───── THE RECORDS

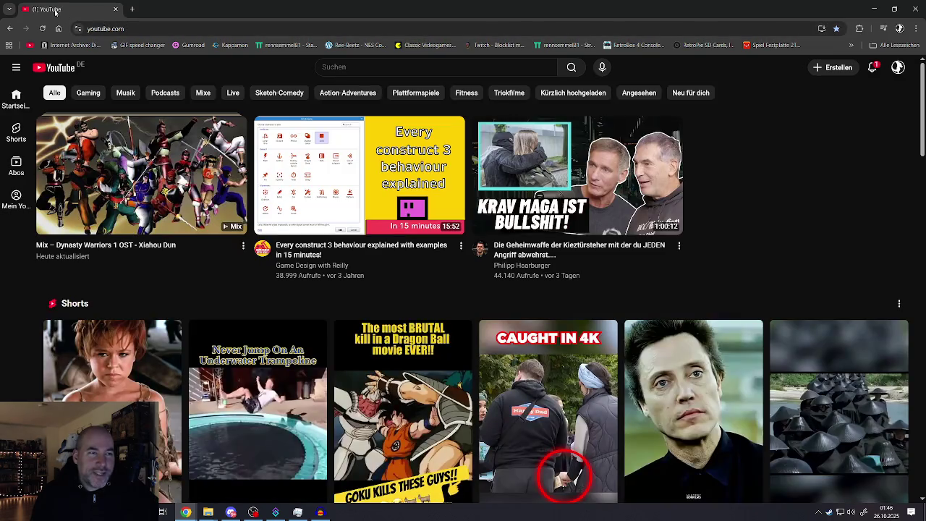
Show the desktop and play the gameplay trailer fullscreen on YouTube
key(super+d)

──────────
───── THE RECORDS

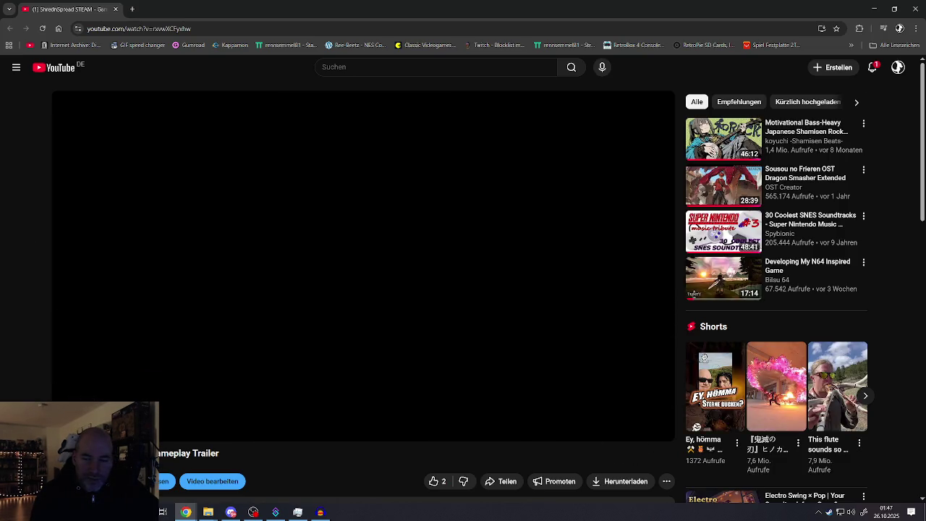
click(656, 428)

──────────
───── THE RECORDS

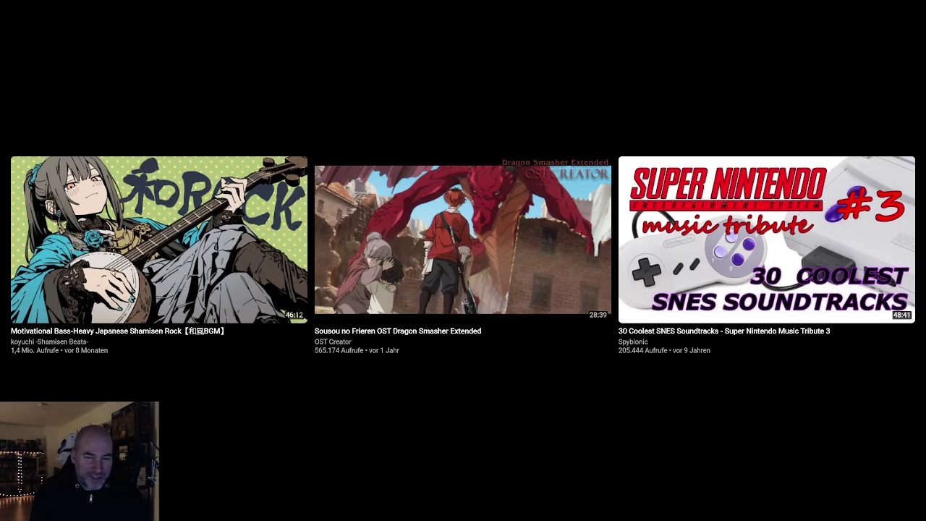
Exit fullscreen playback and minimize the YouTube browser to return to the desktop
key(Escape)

──────────

#### EXERCISE PROMPT
Find the string "fullscreen" in the entries above. Copy each line where it occurs.

#### EXERCISE ANSWER
Show the desktop and play the gameplay trailer fullscreen on YouTube
Exit fullscreen playback and minimize the YouTube browser to return to the desktop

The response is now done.